Well, we knew it was bad, but now thousands of consumers surveyed by the University of Michigan for its annual American Customer Satisfaction Index (ASCI) are saying airline customer service is the worst since 2001, and at its second lowest level in the survey’s 13-year history. The ASCI ranked American, Continental, Delta, Northwest, Southwest, United, and US Airways individually, assigning each a score on a 100-point scale. The other U.S. carriers were lumped together.

US Airways and United ranked last (54) and second-to-last (56) in customer satisfaction this year (no big surprise), while American (62) got the highest score of all the traditional six legacy airlines, actually improving its year-over-year score by a couple points.
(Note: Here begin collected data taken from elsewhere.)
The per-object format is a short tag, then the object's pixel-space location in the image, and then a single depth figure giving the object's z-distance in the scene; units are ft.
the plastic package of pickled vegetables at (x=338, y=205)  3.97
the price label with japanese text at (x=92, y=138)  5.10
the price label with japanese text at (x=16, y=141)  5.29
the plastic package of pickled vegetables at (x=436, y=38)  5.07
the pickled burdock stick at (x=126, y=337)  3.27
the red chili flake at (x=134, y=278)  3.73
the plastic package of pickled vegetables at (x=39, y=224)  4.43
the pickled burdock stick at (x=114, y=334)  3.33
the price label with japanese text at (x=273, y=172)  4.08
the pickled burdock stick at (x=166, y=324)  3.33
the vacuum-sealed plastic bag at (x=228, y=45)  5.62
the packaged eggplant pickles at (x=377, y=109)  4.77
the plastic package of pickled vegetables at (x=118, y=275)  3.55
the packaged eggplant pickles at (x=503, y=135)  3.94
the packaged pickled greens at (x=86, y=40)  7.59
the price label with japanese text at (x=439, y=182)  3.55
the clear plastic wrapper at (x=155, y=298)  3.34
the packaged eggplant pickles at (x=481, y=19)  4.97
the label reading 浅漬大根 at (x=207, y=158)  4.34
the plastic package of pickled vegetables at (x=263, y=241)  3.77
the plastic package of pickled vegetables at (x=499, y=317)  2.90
The ASCI press release noted that the survey was conducted before American’s nightmare flurry of maintenance-related cancellations in April. I’m sure American’s ranking would be lower today, as I know a number of American cancellation victims who’ve since turned on their one-time “least-worst” carrier of choice. Continental (62), the top-ranked legacy airline seven years in a row, tied with American, but its score reflects a 10 percent drop in customer satisfaction over last year.
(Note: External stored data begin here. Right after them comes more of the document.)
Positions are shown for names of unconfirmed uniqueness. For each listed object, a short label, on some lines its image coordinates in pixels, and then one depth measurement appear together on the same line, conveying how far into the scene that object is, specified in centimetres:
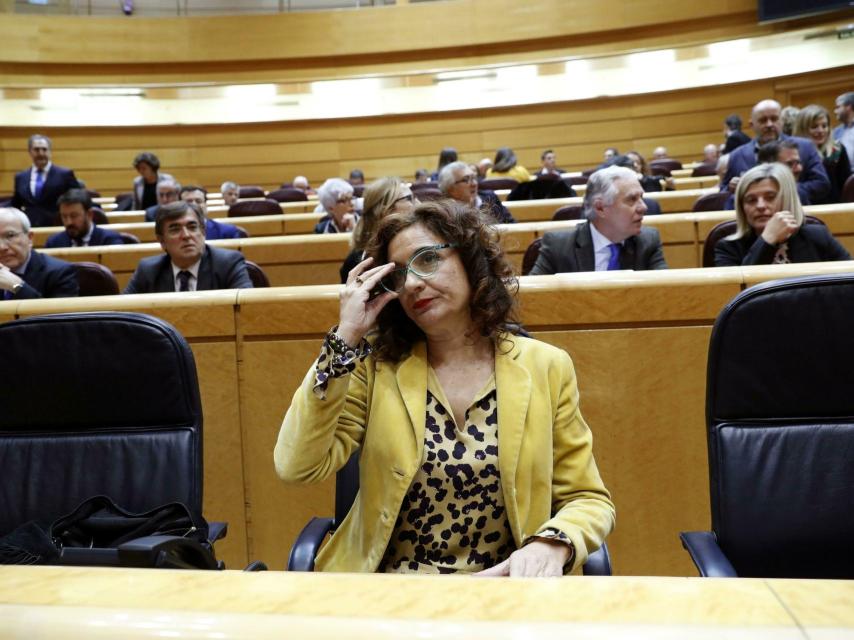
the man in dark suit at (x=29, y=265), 337
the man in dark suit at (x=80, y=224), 501
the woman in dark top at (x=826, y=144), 535
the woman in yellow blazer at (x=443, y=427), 141
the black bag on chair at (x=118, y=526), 145
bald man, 480
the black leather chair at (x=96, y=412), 162
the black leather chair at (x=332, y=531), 140
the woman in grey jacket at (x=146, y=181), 779
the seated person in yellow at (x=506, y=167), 760
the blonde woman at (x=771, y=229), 290
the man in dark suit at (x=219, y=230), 508
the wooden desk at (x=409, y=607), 54
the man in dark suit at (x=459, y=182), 452
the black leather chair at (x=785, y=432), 137
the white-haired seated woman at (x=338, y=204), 498
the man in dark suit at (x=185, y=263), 350
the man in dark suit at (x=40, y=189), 770
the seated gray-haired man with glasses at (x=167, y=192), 651
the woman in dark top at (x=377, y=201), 311
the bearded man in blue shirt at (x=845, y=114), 635
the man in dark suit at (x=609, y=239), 327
Business Professor Claes Fornell, who is director of the center that compiled the ASCI, told the Associated Press that the 2008 survey showed “really dismal numbers … There’s no other industry anywhere that has so many basic mishaps in terms of not delivering the basics. They’re supposed to deliver passengers with their luggage to a particular destination within a certain time frame, and they frequently fail to do that.” However, Fornell noted part of the airlines’ problem is that most customers make their purchasing decisions based on price, not quality. “The result of that is very low service and a business model of cost-cutting that really leaves no one happy, certainly not the businesses, the shareholders or the flying public,” he said.

Fornell said that mergers, the survival tactic some of the struggling legacy carriers are turning to, probably won’t improve things. “When it comes to mergers, combining two negatives doesn’t make a positive,” said Fornell. “Passenger satisfaction is dismal, and things probably won’t get any better if airlines continue to charge more for less.”

None of legacy airlines in the survey came close to the only low-cost carrier individually rated in the ASCI, Southwest (79), which had a rating 17 points higher than American and Continental and about 4 percent better than its 2007 score. Fornell said in comments posted on the ASCI website that “if not for the improved performance of Southwest (ACSI of 79), the airline industry would have broken a record low.”

What do you think? Is Southwest the airline industry’s knight in shining armor?